_The request_
Rewrite the part of the records that opens with the line containing "region: Picardie" and closes with the line containing "region: Uusimaa", putting "town" wherever "city" appears and keeping everything else the same. Give only that part and leave the pictures out.

---------- Data for processing ----------

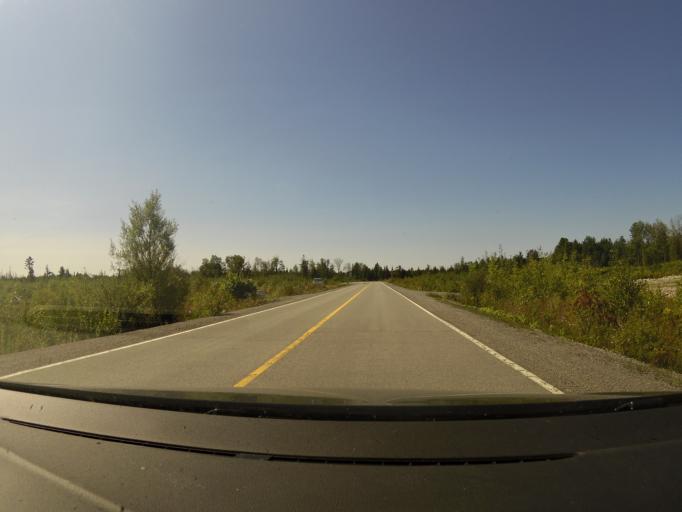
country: CA
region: Ontario
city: Bells Corners
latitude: 45.2530
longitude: -75.9744
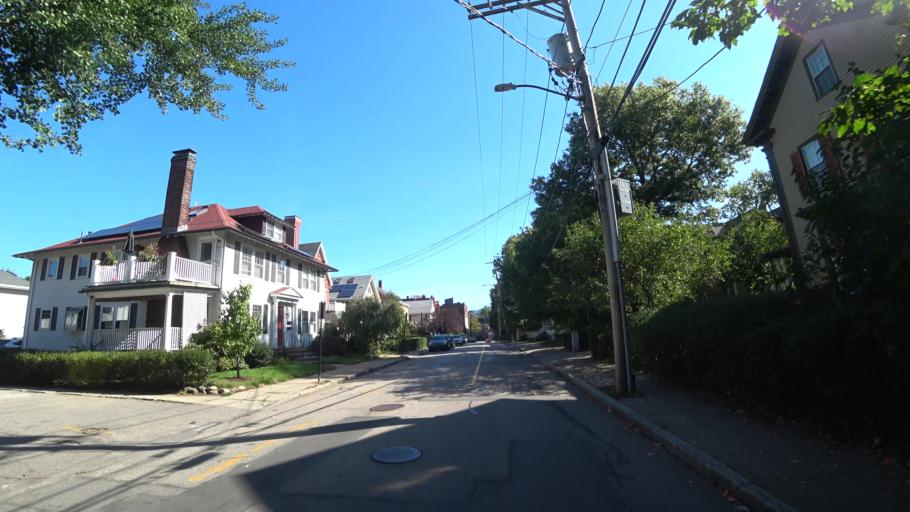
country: US
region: Massachusetts
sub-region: Norfolk County
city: Brookline
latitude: 42.3323
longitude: -71.1208
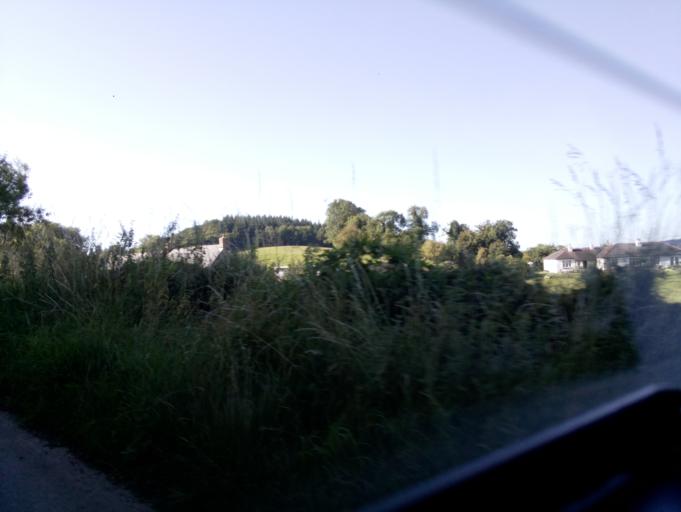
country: GB
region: England
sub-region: Gloucestershire
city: Coleford
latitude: 51.7917
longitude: -2.6402
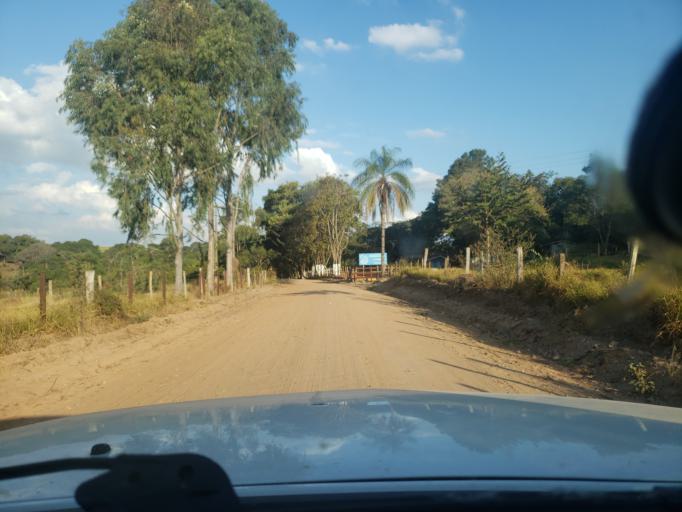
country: BR
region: Sao Paulo
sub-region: Mogi-Mirim
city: Mogi Mirim
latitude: -22.4583
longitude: -46.9401
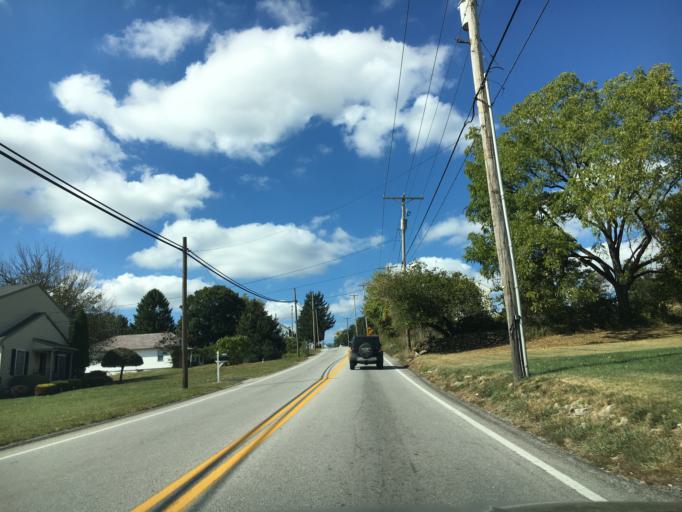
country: US
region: Pennsylvania
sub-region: York County
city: East York
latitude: 40.0000
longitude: -76.6801
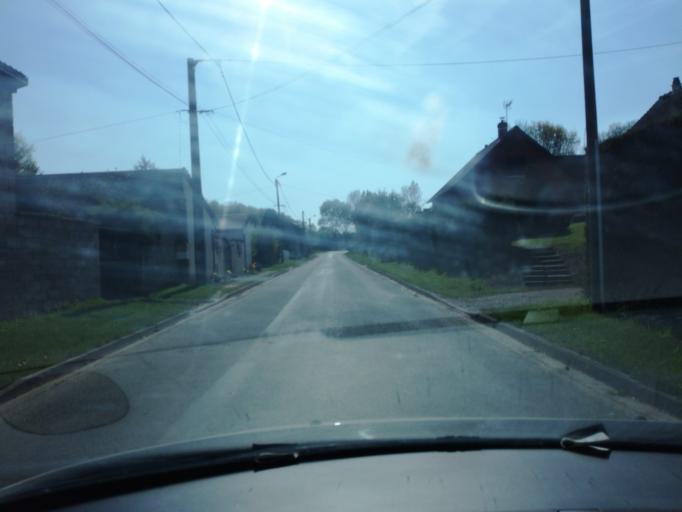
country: FR
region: Picardie
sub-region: Departement de la Somme
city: Quevauvillers
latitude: 49.8339
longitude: 2.0531
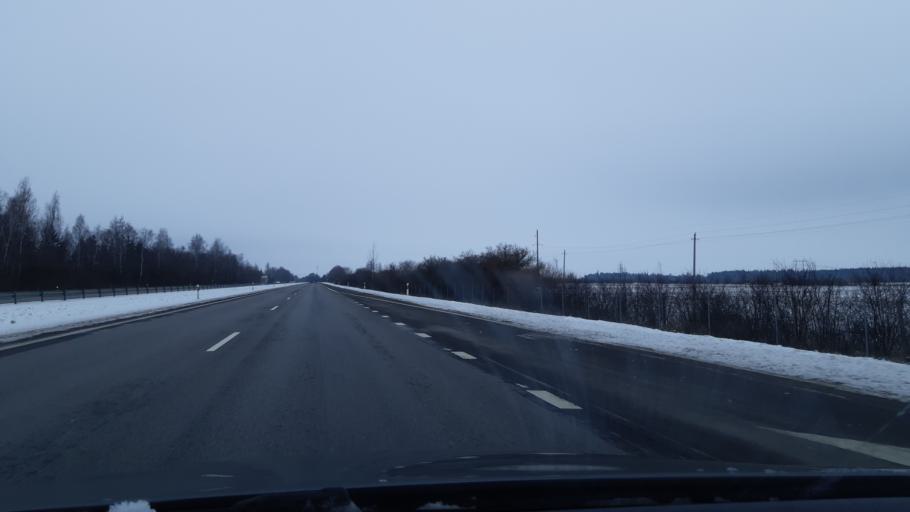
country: LT
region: Kauno apskritis
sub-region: Kaunas
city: Sargenai
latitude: 55.0746
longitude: 23.8143
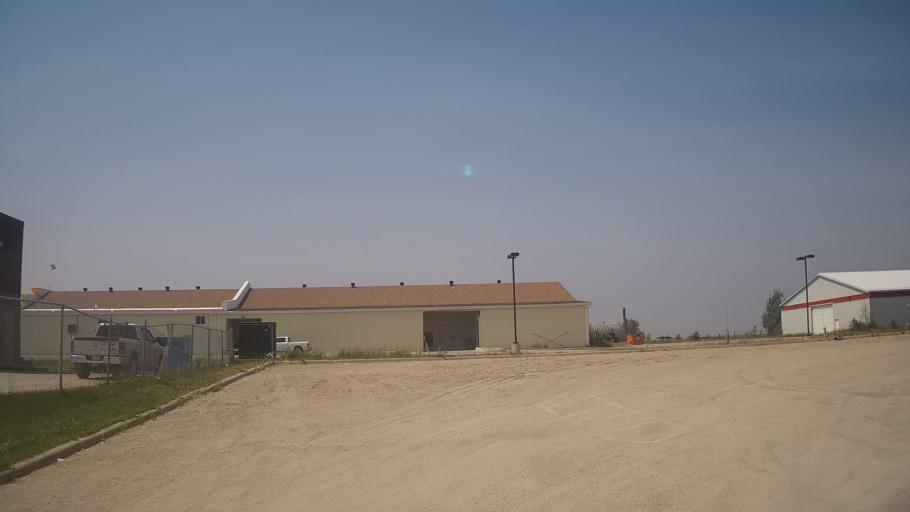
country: CA
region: Ontario
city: Timmins
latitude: 48.4738
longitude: -81.3947
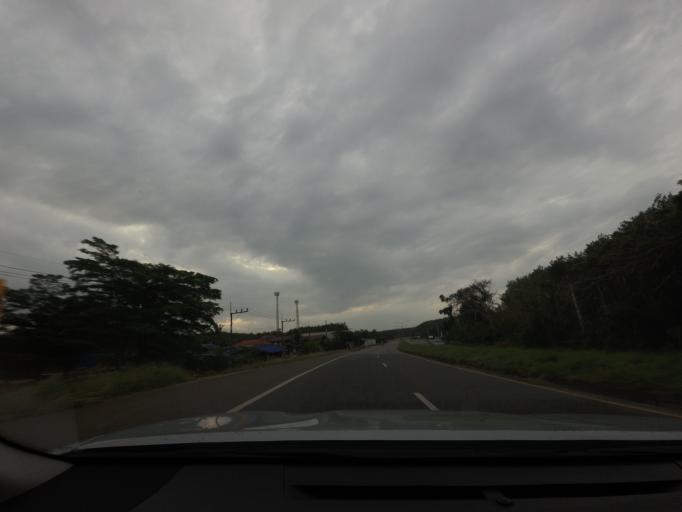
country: TH
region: Surat Thani
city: Phunphin
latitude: 9.0361
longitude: 99.1358
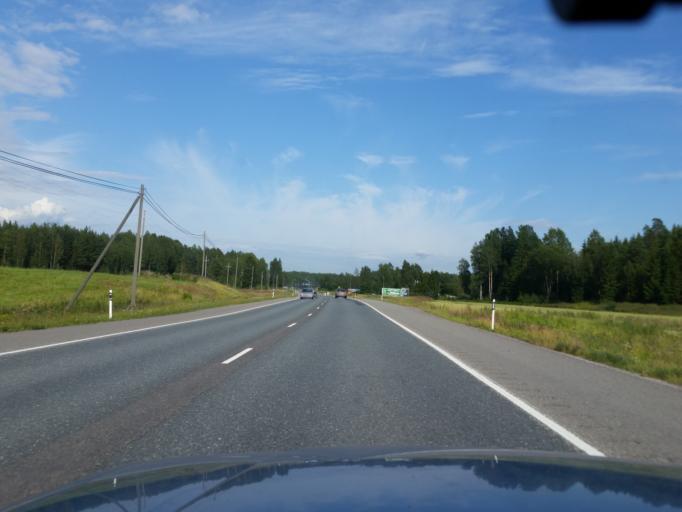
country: FI
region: Uusimaa
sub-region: Helsinki
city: Siuntio
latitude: 60.0932
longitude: 24.2338
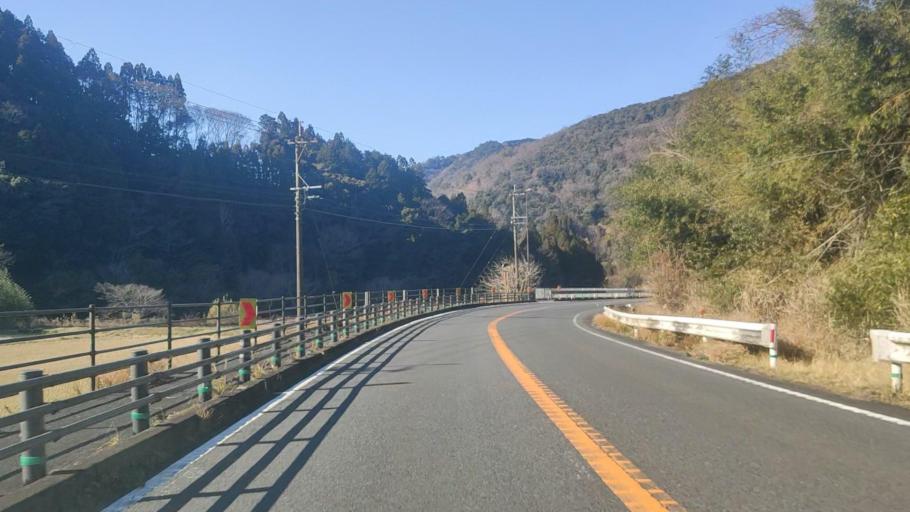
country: JP
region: Oita
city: Usuki
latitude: 33.0038
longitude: 131.7429
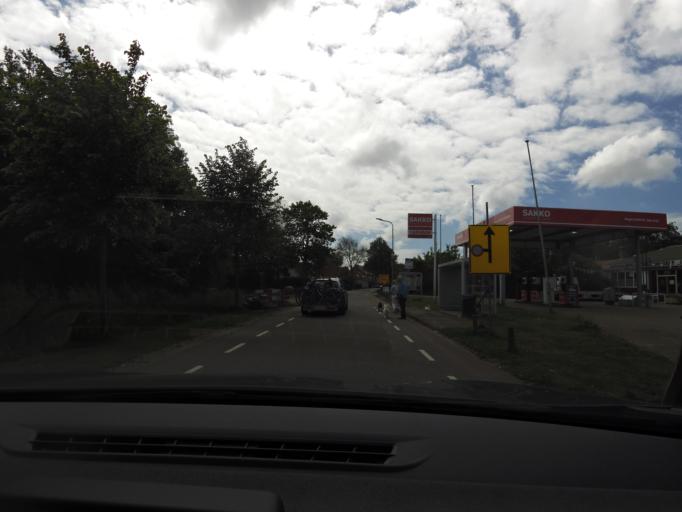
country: NL
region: Zeeland
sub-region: Schouwen-Duiveland
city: Scharendijke
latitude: 51.7304
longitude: 3.8171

----------

_Finished answer_
region: Picardie
sub-region: Departement de la Somme
town: Quevauvillers
latitude: 49.8339
longitude: 2.0531
country: LT
region: Kauno apskritis
sub-region: Kaunas
town: Sargenai
latitude: 55.0746
longitude: 23.8143
country: CA
region: Ontario
town: Timmins
latitude: 48.4738
longitude: -81.3947
country: TH
region: Surat Thani
town: Phunphin
latitude: 9.0361
longitude: 99.1358
country: FI
region: Uusimaa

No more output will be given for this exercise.